→ Work to be completed
From top to bottom, each entry below must be reproduced exactly.

****

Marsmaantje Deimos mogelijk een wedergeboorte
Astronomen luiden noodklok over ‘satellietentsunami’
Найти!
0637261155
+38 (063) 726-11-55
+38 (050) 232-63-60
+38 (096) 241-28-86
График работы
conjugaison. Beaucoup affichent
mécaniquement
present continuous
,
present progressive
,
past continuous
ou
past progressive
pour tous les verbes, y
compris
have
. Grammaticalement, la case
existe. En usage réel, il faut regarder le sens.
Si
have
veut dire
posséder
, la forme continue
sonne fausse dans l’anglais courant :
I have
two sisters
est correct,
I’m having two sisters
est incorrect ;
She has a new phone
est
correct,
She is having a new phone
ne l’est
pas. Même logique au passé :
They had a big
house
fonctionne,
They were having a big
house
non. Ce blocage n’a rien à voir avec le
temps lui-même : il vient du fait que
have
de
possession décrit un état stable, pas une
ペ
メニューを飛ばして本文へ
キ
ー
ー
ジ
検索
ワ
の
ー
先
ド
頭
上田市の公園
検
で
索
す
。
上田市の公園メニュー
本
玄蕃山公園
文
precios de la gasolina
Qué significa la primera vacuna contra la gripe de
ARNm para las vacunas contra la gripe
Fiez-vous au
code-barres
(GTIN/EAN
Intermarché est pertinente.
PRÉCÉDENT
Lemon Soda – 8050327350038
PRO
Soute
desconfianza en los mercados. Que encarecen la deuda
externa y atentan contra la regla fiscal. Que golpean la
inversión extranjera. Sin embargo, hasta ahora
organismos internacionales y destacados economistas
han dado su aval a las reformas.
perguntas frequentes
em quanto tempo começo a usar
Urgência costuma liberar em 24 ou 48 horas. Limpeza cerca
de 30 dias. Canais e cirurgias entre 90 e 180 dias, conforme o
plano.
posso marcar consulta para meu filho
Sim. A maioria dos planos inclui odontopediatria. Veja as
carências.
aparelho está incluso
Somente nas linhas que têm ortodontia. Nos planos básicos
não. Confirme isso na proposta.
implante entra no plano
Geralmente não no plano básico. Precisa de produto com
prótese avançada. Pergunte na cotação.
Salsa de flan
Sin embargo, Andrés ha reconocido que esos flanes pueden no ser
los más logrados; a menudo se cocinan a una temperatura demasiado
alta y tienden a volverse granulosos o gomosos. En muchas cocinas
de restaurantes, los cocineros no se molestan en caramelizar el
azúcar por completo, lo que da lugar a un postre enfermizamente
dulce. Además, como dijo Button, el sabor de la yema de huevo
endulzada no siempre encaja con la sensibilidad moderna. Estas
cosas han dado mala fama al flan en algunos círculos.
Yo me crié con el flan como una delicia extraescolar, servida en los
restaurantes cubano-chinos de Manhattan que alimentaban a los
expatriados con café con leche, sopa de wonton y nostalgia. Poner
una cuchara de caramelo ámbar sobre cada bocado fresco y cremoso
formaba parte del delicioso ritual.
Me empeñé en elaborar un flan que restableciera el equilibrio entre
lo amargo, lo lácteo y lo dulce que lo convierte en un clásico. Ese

****

→ Solution
Marsmaantje Deimos mogelijk een wedergeboorte
Astronomen luiden noodklok over ‘satellietentsunami’
Найти!
0637261155
+38 (063) 726-11-55
+38 (050) 232-63-60
+38 (096) 241-28-86
График работы
conjugaison. Beaucoup affichent
mécaniquement
present continuous
,
present progressive
,
past continuous
ou
past progressive
pour tous les verbes, y
compris
have
. Grammaticalement, la case
existe. En usage réel, il faut regarder le sens.
Si
have
veut dire
posséder
, la forme continue
sonne fausse dans l’anglais courant :
I have
two sisters
est correct,
I’m having two sisters
est incorrect ;
She has a new phone
est
correct,
She is having a new phone
ne l’est
pas. Même logique au passé :
They had a big
house
fonctionne,
They were having a big
house
non. Ce blocage n’a rien à voir avec le
temps lui-même : il vient du fait que
have
de
possession décrit un état stable, pas une
ペ
メニューを飛ばして本文へ
キ
ー
ー
ジ
検索
ワ
の
ー
先
ド
頭
上田市の公園
検
で
索
す
。
上田市の公園メニュー
本
玄蕃山公園
文
precios de la gasolina
Qué significa la primera vacuna contra la gripe de
ARNm para las vacunas contra la gripe
Fiez-vous au
code-barres
(GTIN/EAN
Intermarché est pertinente.
PRÉCÉDENT
Lemon Soda – 8050327350038
PRO
Soute
desconfianza en los mercados. Que encarecen la deuda
externa y atentan contra la regla fiscal. Que golpean la
inversión extranjera. Sin embargo, hasta ahora
organismos internacionales y destacados economistas
han dado su aval a las reformas.
perguntas frequentes
em quanto tempo começo a usar
Urgência costuma liberar em 24 ou 48 horas. Limpeza cerca
de 30 dias. Canais e cirurgias entre 90 e 180 dias, conforme o
plano.
posso marcar consulta para meu filho
Sim. A maioria dos planos inclui odontopediatria. Veja as
carências.
aparelho está incluso
Somente nas linhas que têm ortodontia. Nos planos básicos
não. Confirme isso na proposta.
implante entra no plano
Geralmente não no plano básico. Precisa de produto com
prótese avançada. Pergunte na cotação.
Salsa de flan
Sin embargo, Andrés ha reconocido que esos flanes pueden no ser
los más logrados; a menudo se cocinan a una temperatura demasiado
alta y tienden a volverse granulosos o gomosos. En muchas cocinas
de restaurantes, los cocineros no se molestan en caramelizar el
azúcar por completo, lo que da lugar a un postre enfermizamente
dulce. Además, como dijo Button, el sabor de la yema de huevo
endulzada no siempre encaja con la sensibilidad moderna. Estas
cosas han dado mala fama al flan en algunos círculos.
Yo me crié con el flan como una delicia extraescolar, servida en los
restaurantes cubano-chinos de Manhattan que alimentaban a los
expatriados con café con leche, sopa de wonton y nostalgia. Poner
una cuchara de caramelo ámbar sobre cada bocado fresco y cremoso
formaba parte del delicioso ritual.
Me empeñé en elaborar un flan que restableciera el equilibrio entre
lo amargo, lo lácteo y lo dulce que lo convierte en un clásico. Ese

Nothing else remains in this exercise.